Inoltre, per chi come noi si trova a pagare l’affitto a un privato (la sede di Numero Cromatico si trova all’interno del Pastificio Cerere a Roma), il rifiuto di una riduzione delle condizioni contrattuali non è in alcun modo contrastabile.
Gli sforzi fatti in questi anni per tenere in piedi un’organizzazione e uno spazio pubblico sono stati tanti e altrettante sono state le soddisfazioni. Proprio quest’anno siamo stati nominati vincitori come miglior spazio indipendente in Italia ad ArtVerona. Ma l’orizzonte che forzatamente sta emergendo davanti ai nostri occhi è quello della chiusura, senza alcuna possibilità di ripresa a breve termine.

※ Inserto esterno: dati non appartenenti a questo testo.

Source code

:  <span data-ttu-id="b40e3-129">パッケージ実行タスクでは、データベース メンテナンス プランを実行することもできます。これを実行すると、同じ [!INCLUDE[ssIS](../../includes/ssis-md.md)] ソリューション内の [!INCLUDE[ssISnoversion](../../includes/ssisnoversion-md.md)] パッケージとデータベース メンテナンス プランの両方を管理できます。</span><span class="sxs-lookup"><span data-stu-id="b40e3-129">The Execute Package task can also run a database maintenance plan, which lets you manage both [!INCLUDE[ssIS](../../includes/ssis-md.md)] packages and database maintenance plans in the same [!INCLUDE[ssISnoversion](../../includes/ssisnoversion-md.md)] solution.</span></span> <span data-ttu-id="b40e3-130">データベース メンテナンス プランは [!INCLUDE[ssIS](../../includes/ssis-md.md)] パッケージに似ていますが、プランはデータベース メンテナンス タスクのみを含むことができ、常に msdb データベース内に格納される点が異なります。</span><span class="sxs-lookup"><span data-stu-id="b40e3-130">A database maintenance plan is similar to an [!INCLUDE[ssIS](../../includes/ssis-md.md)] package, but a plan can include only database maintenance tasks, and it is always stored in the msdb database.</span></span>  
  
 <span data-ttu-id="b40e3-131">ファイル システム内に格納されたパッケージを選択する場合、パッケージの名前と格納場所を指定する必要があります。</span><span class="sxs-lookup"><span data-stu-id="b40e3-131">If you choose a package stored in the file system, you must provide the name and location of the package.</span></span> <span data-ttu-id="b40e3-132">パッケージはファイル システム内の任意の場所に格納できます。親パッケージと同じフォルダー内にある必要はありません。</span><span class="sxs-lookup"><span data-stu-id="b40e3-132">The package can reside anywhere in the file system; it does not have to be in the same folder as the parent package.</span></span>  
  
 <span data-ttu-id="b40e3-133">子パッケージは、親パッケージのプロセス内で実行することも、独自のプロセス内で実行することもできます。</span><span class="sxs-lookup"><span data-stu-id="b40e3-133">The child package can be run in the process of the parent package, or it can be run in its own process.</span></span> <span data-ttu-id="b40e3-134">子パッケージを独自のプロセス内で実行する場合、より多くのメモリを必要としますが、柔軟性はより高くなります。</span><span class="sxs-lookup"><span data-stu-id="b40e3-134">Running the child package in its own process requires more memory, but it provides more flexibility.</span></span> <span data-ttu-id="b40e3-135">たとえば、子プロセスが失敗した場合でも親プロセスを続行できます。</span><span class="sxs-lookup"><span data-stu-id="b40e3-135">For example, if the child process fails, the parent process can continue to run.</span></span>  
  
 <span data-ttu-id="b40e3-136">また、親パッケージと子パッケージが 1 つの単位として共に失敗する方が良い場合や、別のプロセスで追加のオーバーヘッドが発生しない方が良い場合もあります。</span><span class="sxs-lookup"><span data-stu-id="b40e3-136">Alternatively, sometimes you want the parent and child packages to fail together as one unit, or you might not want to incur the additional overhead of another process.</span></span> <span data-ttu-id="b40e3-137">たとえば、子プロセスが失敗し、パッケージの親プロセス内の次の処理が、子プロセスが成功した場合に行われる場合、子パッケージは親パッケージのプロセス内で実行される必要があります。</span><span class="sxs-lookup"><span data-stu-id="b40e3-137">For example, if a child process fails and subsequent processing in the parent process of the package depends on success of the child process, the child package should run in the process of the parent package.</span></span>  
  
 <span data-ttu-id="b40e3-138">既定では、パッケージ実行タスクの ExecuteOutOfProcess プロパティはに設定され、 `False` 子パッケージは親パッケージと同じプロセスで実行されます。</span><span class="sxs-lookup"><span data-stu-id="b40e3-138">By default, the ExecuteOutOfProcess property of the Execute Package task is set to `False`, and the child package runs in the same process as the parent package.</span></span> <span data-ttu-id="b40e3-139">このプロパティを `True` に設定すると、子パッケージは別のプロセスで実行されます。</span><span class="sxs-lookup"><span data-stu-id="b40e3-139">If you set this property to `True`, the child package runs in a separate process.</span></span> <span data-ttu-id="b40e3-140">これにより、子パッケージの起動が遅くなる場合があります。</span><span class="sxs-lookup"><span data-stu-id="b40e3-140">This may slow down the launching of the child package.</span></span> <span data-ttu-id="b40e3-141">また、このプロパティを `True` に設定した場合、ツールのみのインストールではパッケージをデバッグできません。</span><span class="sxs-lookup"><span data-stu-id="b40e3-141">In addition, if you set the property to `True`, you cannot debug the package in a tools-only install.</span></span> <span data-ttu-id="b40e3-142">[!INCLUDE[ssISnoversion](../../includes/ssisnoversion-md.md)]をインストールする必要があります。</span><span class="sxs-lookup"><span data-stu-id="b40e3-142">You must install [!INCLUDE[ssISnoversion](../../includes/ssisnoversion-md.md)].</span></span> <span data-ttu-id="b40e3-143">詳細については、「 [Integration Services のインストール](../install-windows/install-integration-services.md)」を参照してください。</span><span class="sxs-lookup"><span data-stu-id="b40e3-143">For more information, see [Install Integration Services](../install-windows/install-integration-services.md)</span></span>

Per questo motivo ci siamo appellati a tutti quelli che in questi anni hanno avuto modo di conoscerci, lanciando una campagna di fundraising per sostenere le spese di gestione fino al mese di novembre.
Questa lettera ha l’obiettivo di far emergere il problema sollecitando le istituzioni ad intraprendere politiche culturali che possano sostenere la ricerca artistica nel lungo termine, in maniera stabile e strutturata, e nell’immediato erogare finanziamenti di copertura in risposta alla crisi scaturita dalla pandemia.
L’orizzonte che abbiamo davanti è tempestoso e le acque in cui navighiamo sono torbide, è necessario invertire presto la rotta per evitare che la nave affondi in condizioni avverse.